All CPETs were performed with the subjects walking on a treadmill (TechnoGym Runrace, Forli, Italy) using a modified Balke protocol [26], the same protocol used for the reference population [27]. In short, after a warm-up phase at 3 km/h and a 2% inclination, the inclination was increased by 2% every 60 s up to 20%. Then, the speed was increased by 0.5 km/h every 60 s until exhaustion. During the test, metabolic gas exchange and ventilatory variables were measured continuously breath-by-breath and averaged over 30-s intervals (Vyntus CPX, CareFusion, Hoechberg, Germany) through a two-way breathing mask (2700 series, Hans Rudolph, inc. Shawnee, USA). Calibration of flow and gas concentration was performed before each test. Maximal heart rate (HR_max) was recorded with a 12-lead ECG (CustoMed, Ottobrunn, Germany). The test was discontinued at exhaustion, reporting Borg scale 18–20 [28], and respiratory exchange ratio (RER) > 1.10. V̇O₂peak predicted was calculated from the equations of Edvardsen et al. [27]. Low cardiorespiratory fitness was defined as V̇O₂peak < 85% of predicted, in accordance with ATS/ACCP guidelines [29]. The ventilatory limitation was defined as breathing reserve ≤ 15% or 11 L/min [30], and gas exchange limitation was defined as V_E/$\dot{\mathrm{V}}$_CO2 slope ≥ 34 [31]. The cardiac limitation was defined as oxygen pulse < 80% of predicted, HR < 90% of age-predicted, and HR reserve < 15 beats/min in absences of pulmonary limitations [29]. Oxygen pulse was calculated dividing V̇O₂peak (mL min⁻¹) by HR_max [29]. Deconditioning was defined as low V̇O₂peak in absence of cardiac or pulmonary limitations.

Reference population

The reference population has been described previously [27]. In brief, in a multicenter study involving regional centers throughout Norway, 759 healthy adults successfully completed CPET on a treadmill. In total, 558 subjects (48% females) were within the same age range as the participants in the present study.

Statistical analysis

Student t test or Mann-Whitney U test was used, as appropriate, to compare continuous data between groups, and the chi-square test or Fisher’s exact test to compare categorical variables. Univariate and multiple linear regression analyses were used to detect associations between outcome variables and determinants of interest. The independent variables entered the regression models were those hypothesized a priori for biological or clinical reasons or found to be significant at a 20% level by univariate analysis. Due to collinearity, only one variable from the pulmonary function tests and one age-related variable were included in the final model. Pulmonary function in patients with BOS was analyzed separately since the diagnostic criteria for BOS are based on such tests [19]. Since the chemotherapy regimen used in the treatment of malignant blood disorders may affect both cardiac and pulmonary function, we chose to analyze the relevant variables according to chemotherapy prior to allo-HSCT (yes vs no). A two-sided p value ≤ 0.05 was considered significant. Standard statistical analyses were performed with SPSS (IBM SPSS, v26).

▸ Given data:
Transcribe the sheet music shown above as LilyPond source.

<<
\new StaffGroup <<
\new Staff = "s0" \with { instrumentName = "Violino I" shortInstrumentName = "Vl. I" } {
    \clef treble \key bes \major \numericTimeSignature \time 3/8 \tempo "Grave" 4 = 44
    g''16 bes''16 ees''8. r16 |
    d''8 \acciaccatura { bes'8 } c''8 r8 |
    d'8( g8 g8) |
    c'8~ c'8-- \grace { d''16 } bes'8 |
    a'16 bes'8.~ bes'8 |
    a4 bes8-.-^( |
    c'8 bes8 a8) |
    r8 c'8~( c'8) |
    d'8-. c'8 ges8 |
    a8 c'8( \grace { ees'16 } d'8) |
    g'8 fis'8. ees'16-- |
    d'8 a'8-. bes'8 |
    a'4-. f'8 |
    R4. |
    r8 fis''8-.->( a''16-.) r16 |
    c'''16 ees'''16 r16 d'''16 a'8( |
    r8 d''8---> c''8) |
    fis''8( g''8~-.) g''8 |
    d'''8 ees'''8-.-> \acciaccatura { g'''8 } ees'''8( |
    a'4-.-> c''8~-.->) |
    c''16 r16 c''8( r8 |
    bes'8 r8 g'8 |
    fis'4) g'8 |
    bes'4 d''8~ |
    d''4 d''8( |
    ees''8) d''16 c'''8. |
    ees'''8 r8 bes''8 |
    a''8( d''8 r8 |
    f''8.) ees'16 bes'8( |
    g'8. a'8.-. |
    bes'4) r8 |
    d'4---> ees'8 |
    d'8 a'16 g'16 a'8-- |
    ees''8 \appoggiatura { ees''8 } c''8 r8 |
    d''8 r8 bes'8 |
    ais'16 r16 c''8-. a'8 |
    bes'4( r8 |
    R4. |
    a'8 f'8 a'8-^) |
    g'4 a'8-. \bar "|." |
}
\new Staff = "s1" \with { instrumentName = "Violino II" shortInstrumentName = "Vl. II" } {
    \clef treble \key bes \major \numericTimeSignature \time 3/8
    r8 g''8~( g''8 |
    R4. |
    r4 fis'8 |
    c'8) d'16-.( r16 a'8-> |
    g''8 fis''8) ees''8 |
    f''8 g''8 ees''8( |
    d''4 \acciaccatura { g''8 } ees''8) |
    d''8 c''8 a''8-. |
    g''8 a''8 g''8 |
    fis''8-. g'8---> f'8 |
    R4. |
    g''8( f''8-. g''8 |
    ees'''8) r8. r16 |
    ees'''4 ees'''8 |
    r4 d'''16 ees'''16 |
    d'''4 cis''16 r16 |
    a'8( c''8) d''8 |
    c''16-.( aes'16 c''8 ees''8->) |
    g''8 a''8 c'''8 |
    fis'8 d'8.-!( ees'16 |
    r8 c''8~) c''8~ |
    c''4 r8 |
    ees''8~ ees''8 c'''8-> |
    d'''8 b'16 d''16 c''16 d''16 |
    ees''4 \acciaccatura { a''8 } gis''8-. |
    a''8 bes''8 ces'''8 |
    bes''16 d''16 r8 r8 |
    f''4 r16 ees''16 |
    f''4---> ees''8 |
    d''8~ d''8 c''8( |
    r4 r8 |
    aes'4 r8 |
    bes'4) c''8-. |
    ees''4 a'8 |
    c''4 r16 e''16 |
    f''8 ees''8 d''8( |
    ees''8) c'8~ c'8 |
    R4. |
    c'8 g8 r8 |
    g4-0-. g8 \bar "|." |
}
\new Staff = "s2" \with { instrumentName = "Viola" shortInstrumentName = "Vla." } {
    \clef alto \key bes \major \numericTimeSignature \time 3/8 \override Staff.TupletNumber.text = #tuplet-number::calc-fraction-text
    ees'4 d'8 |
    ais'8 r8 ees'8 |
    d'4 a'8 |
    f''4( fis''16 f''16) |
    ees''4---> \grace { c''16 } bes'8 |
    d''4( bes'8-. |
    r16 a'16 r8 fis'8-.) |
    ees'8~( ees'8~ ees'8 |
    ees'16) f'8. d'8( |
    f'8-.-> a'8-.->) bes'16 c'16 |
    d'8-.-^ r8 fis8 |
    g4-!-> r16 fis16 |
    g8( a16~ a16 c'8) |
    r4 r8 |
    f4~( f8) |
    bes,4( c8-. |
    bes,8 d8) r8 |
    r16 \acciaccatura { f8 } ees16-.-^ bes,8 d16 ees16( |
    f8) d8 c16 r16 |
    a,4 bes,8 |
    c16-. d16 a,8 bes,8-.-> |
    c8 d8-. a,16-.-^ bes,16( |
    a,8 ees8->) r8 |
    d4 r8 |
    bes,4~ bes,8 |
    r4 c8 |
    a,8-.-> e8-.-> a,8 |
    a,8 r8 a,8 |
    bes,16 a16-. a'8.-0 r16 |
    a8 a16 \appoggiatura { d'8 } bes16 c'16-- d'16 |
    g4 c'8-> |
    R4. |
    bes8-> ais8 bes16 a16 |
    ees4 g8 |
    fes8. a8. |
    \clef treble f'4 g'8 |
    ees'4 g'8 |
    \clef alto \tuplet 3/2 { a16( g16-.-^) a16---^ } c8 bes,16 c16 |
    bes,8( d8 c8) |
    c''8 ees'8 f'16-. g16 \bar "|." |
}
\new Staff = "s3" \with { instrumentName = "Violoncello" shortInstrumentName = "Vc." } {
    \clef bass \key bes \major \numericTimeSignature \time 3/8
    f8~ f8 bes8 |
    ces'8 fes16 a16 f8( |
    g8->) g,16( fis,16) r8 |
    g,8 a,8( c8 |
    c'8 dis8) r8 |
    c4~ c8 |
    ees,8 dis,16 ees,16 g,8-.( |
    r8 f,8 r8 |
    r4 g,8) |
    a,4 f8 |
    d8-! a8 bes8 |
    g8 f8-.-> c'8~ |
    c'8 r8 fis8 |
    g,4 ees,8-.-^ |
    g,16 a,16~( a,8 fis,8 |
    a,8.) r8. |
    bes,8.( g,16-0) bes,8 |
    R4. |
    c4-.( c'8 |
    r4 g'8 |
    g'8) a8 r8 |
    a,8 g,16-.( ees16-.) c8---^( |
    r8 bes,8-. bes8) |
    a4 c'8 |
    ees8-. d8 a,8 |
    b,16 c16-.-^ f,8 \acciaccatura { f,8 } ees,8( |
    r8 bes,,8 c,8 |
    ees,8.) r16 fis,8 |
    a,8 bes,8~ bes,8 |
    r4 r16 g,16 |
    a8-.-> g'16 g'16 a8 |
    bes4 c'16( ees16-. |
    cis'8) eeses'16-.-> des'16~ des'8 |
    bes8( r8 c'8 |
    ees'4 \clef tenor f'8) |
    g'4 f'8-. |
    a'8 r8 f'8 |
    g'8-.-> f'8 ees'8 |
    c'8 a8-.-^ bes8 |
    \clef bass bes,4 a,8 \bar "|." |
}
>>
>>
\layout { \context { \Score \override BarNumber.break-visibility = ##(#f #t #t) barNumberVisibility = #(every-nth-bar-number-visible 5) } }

▸ Requirement:
Extend the exercise-testing methods text, starting right after its last sentence about SPSS. The records have nothing to do with the exercise-testing methods text.

▸ Result for this task:
Results

Clinical characteristics are outlined in Table 1. In total, 42% of the subjects were overweight, 14% obese. Subjects with overweight were more frequently treated for hypertension (42% vs 21%, p = 0.03) and hypercholesterolemia (29% vs 8%, p = 0.008) than those with normal weight. Hematological malignancies comprised the underlying diagnosis in 66 (73%) of the patients of whom 41 (46%) had received treatment with chemotherapy regimens prior to allo-HSCT. Patients diagnosed with chronic myeloid leukemia did not receive chemotherapy routinely, in contrast to the other malignant disorders. Myeloablative conditioning with busulfan/cyclophosphamide or cyclophosphamide had been applied in 98% of the subjects. Two patients with severe combined immunodeficiency did not receive a conditioning regimen. cGVHD (grades 1–3) was diagnosed in 28 (31%) of the survivors and was associated with chemotherapy prior to allo-HSCT (p = 0.005). Eleven of the 28 patients with cGVHD had developed BOS. The genders were comparable with respect to all clinical characteristics. The non-responders were younger than those who participated in the study [(median, range) 25 (18–53) vs 35 (17–54) years, p < 0.001] and comprised more males (70% vs 44%, p = 0.01) but were comparable with respect to malignant vs non-malignant disease prior to allo-HSCT. Pulmonary and cardiac functions according to chemotherapy prior to allo-HSCT are summarized in Table 2. For the entire study group, mean lung volumes and DL_CO were above 80% predicted; however, 44% had impaired DL_CO. Patients who had received chemotherapy prior to allo-HSCT had lower DL_CO % predicted than those who had not received such treatment [mean (95% CI) 79 (75–84) vs 87 (83–92), p = 0.02]. Patients with BOS had increased RV and reduced FEV₁, FVC, and FEV₁/FVC, thus confirming that they met the NIH criteria.

Table 2.

Blood test, pulmonary, and cardiac function of 90 long-term survivors of allo-HSCT according to chemotherapy prior to HSCT (no/yes)

	All	No	Yes	p value	BOS*
Pulmonary function	n = 90	n = 46 (51%)	n = 33 (37%)		n = 11 (12%)
TLC % predicted	104 (101–106)	105 (101–108)	103 (98–107)	0.71	105 (98–112)
RV % predicted	117 (112–123)	115 (108–122)	120 (111–129)	0.89	157 (145–170)
FVC % predicted	93 (90–96)	96 (92–100)	90 (86–95)	0.36	80 (73–87)
FEV1% predicted	88 (84–92)	92 (87–97)	84 (78–90)	0.17	56 (46–66)
FEV1/FVC	0.78 (0.75–0.80)	0.79 (0.76–0.83)	0.76 (0.73–0.79)	0.19	0.58 (0.50–0.66)
DLCO % predicted	83 (80–87)	87 (83–92)	79 (75–84)	0.02	85 (74–95)
Cardiac function		n = 49 (54%)	n = 41 (46%)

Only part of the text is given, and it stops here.